Internationalisation (i18n) and Localisation (l10n)
Source:vignettes/articles/internationalisation.Rmd
internationalisation.Rmd
NOTE: This is currently a WIP and several things ahve changed since it’s initial writing
Internationalization of the lessons have always been a priority for The Carpentries given the fact that we are a global organization. There are three levels at which translations can be added:
- The structural elements for the page (e.g. dropdown menu headings and navigation tooltips)
- References and definitions
- Page content
Structural Elements (l10n)
The first issue is common for all websites and has several available solutions that exits in several languages.
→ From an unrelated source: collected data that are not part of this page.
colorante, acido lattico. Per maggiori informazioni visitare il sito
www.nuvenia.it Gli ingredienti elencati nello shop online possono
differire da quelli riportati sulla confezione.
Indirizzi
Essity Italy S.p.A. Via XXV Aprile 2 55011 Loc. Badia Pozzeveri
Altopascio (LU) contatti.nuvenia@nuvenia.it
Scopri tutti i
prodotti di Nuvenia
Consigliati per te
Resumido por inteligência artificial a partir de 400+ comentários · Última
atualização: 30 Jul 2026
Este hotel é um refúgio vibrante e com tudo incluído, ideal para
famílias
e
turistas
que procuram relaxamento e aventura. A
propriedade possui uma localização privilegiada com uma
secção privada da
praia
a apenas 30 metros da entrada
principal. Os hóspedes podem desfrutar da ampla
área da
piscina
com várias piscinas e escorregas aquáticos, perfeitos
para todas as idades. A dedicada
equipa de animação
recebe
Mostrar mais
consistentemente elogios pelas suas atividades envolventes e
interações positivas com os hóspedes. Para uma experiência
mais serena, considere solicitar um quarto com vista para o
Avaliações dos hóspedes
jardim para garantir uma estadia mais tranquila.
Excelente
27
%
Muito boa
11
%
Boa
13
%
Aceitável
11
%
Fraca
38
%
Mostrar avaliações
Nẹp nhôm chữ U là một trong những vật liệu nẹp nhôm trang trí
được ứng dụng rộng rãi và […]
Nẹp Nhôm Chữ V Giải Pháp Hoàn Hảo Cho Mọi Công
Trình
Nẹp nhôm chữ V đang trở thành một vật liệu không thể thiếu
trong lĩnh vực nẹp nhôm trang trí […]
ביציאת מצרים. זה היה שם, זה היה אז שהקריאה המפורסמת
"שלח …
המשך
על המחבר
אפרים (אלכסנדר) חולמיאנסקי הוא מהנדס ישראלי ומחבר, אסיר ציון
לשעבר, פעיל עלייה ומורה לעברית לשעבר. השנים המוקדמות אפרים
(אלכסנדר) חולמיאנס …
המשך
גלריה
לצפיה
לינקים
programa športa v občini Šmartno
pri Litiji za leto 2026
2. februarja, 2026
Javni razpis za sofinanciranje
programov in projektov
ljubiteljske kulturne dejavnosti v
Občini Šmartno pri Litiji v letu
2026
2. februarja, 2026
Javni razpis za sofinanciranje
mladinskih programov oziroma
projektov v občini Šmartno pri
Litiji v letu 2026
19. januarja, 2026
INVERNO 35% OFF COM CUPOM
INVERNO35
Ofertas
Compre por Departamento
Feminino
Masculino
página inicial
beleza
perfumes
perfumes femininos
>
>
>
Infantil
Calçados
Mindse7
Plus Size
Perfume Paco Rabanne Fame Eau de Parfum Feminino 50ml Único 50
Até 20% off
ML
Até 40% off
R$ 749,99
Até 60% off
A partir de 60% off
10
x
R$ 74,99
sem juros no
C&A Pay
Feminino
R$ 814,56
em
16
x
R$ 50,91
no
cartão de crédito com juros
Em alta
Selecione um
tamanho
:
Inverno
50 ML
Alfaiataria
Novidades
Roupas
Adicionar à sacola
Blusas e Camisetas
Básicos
At the moment, The Carpentries
website supports l10n in a low-rent manner by including a yaml
dictionary in the _data
directory and switching languages
via the site.data.language
variable (as
shown in this example that translates “This content is open
source”). Though, how exactly this is accessible via the main site
is not clear.
To make sure that the translations are compatible no matter what
tooling we use (R, Python, JavaScript, PhP), we should store the
translations in the *.po
(portable object) so that each
language can use its own gettext()
utility to swap out the
translations.
Because it will be associated with the lesson template itself, the
*po
files will live in the {varnish} package and be
used from R to translate messages when the website is being
generated.
References and Definitions
References for definitions is achieved via the {glosario} project where the glossary is formatted as a yaml file and there are python, and R libraries that can be used to extract specific translations for these glossaries.
Page Content (i18n)
This is a topic that is currently not well addressed and is quite
hard to do because translating prose is much harder than translating
individual messages because the context of an individual paragraph in a
section is important. David Pérez-Suárez has proposed to use a
{gettext}
solution because this is a standard for
translating messages in several computer programs. He found a python +
BASH project called po4gitbook
that will convert markdown content to po files for translation and back
again. However, he’s finding that it breaks down a lot with parsing
markdown elements like lists and R chunks. I’m thinking that a solution
is to use parse the markdown with the commonmark XML spec and then use
that to extract the paragraph elements, recast them into markdown and
use those for basis of the translated messages. This way, parsing won’t
be an issue. The big challenge is that the library has to be re-written
for that to happen.